The most important thing which can be done by data people is merging datasets.  I've only started on this journey, but it looks to be an art which requires mastery to be effective.  But to get us going, here's how to perform a left join in R.

    # Join data_frame_2 to data_frame_1 where the "key" column matches.
    # Do not keep any data which doesn't match the keys in data_frame_1
    combined_data_frames <- merge(data_frame_1, data_frame_2, by="key")

    # Here's a real example, using HUD HMIS CSVs
    client <- read.csv("Client.csv")
    enrollments <- read.csv("Enrollments.csv")
    client_and_hud_assessments <- merge(client, enrollments, by="PersonalID")

If you're pretty sharp--or a data scientist--you might notice the flaw in the in the merger above.  The HMIS Client.csv should only have one record per participant, but the relationship from Client.csv to Enrollments.csv is one-to-many.  Meaning, each client could have mutiple project enrollments.  This makes the above code somewhat unpredictable--and I've no time to explore the results.  Instead, I've focused on taking the most recent entry from Enrollments.csv.  This can be done using some SQL code.

The SQL to R

Professional data folk may wonder why I've chosen to mix R and SQL.  Well, it may not be the best reason or explanation, but here goes.  R is a powerful tool, but often, the syntax is boggish.  It is hard to read and figure out what's going on.  SQL on the other hand, it's pretty intuitive.  For me, I'm looking to solve problems as quickly as possible and I've found by mixing the two I get to solutions much more quickly.  Often, it is a trade off, if a SQL query is running too slow, I look for an R solution.  And if I've re-read an R statement twenty times without being able to spot a bug, then I find a SQL solution.  For me, it's about getting to the result as quickly as possible

A second reason to mix SQL is about respect and marketability.  R seems to be gaining ground in a lot of data sciences, and seems to be the tool when it comes to economics and statistics, however, most data exchanges have SQL at their heart.  Therefore, when I can use my work as an excuse to develop a marketable skill, I'm going to do it.

If someone still has problems with those assertions, feel free to hate away in the comments below.

Alright, how does one mix SQL into R?  It centers around the package sqldf .  This package can be installed and added to a session with the following:

    # Install SQLdf package (run once)
    install.package("sqldf")

    # Adds sqldf to the current R session
    library("sqldf")

Underneath the hood of sqldf is SQLite , this important to note when it comes to debugging SQL queries in R--as we will see in a moment.

But, to get us kicked off, let's look at how sqldf works in R.

    result_df <- sqldf("YOUR SQL QUERY HERE")

This is a sample of how sqldf works.  Basically, the sqldf() makes a SQLite query call and returns the results.  Here, all of the vector for PersonalIDs was taken from the Client.csv and put into a dataframe called personalIDs.  And that's pretty much it.

Here's an example in the context of HMIS CSV data.

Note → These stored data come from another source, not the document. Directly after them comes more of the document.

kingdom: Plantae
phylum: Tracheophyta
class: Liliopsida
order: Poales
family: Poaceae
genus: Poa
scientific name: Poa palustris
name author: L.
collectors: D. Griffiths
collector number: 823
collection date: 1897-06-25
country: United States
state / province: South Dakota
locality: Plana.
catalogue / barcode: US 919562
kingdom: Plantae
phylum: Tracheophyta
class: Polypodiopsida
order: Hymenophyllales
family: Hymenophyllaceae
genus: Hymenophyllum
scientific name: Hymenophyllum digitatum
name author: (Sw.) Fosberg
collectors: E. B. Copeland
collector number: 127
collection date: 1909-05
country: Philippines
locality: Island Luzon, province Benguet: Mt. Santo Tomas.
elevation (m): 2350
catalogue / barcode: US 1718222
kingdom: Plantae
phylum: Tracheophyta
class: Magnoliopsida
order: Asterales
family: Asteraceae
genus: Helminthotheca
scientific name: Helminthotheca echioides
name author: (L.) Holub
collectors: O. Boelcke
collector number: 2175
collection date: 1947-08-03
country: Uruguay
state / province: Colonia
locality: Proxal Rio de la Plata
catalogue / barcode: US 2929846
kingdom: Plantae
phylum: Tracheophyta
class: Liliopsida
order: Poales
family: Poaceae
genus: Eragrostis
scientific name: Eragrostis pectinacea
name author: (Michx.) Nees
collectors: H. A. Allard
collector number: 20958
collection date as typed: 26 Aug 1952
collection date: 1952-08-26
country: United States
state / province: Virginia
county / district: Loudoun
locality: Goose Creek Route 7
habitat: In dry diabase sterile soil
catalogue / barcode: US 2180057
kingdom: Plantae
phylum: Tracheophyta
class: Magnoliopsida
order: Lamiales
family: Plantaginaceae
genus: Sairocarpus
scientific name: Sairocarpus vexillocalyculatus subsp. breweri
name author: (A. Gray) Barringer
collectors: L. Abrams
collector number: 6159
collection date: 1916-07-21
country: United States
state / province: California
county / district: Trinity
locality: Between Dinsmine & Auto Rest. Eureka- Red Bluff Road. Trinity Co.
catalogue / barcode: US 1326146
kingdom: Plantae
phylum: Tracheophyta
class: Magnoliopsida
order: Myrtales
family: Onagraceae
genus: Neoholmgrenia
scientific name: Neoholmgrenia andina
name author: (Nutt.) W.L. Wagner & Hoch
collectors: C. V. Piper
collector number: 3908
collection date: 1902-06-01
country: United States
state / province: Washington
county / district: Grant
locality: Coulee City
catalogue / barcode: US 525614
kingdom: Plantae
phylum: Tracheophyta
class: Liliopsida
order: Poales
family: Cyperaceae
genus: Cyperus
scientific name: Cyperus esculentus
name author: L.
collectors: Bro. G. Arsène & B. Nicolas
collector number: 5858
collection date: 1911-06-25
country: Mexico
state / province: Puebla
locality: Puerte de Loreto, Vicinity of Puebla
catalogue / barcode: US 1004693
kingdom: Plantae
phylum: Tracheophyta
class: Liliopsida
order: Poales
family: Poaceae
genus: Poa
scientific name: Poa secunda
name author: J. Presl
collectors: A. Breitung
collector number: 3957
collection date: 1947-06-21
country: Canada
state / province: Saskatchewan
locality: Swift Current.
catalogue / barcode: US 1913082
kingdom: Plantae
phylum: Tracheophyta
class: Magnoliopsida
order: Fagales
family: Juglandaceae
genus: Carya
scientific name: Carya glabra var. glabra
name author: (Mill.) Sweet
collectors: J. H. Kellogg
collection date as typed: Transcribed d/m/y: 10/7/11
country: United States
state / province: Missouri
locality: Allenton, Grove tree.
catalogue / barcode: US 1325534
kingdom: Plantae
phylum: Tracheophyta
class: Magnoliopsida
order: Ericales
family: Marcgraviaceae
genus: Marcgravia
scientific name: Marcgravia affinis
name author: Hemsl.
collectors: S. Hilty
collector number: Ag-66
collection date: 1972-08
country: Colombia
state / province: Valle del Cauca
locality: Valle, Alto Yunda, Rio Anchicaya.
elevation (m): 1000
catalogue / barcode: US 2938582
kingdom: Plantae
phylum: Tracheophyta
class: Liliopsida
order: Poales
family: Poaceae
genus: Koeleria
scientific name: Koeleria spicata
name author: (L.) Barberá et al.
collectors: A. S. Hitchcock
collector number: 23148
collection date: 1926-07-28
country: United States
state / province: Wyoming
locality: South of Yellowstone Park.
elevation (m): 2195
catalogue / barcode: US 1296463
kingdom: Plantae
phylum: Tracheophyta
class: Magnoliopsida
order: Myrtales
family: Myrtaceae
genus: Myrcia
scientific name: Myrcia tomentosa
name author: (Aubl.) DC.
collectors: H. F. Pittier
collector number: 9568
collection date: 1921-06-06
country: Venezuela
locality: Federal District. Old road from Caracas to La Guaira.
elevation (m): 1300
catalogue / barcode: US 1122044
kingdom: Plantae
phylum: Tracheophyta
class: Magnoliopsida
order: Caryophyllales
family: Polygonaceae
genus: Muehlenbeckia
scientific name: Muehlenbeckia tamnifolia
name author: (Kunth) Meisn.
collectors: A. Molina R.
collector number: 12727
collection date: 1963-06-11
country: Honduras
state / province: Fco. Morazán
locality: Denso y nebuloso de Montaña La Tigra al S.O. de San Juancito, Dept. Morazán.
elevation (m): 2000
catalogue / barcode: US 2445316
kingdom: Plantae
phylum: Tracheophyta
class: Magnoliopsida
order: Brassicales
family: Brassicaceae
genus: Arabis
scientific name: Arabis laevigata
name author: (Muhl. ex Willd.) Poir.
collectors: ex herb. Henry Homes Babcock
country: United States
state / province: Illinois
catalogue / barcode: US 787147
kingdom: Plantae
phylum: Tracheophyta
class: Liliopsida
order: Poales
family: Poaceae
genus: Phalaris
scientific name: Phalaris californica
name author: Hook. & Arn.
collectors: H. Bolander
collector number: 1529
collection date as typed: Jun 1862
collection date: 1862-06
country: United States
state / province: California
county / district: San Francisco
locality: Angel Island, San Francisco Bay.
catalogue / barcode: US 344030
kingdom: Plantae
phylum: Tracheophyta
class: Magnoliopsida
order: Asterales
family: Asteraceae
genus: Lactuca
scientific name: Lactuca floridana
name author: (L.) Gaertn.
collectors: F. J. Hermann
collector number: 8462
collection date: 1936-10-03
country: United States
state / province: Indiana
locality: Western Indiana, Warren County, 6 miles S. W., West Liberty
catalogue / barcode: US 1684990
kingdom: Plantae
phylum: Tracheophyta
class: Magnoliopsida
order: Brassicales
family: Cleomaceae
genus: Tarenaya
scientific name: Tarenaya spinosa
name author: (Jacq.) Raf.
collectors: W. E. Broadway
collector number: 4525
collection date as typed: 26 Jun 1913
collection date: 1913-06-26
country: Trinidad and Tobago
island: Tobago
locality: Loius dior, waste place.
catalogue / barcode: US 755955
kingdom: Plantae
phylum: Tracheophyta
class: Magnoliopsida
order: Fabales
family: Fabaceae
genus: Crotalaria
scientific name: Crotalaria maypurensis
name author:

    # Add the SQLdf library
    library("sqldf)
    # Load Client CSV data
    client <- read.csv("Client.csv")
    # Get a vector of the client IDs from the Client.csv
    personalIDs <- sqldf("SELECT DISTINCT PersonalID FROM client")

Alright, from here on in I'm going to outline SQL queries seperately, just know, the SQL query will need to be insert into the sqldf("") call.

    SELECT DISTINCT PersonalID FROM client

Ok -- I'm going to stop this article here, since it seems to have gotten us going.  However, I'll continue adding to this series as I write useful queries for HMIS data.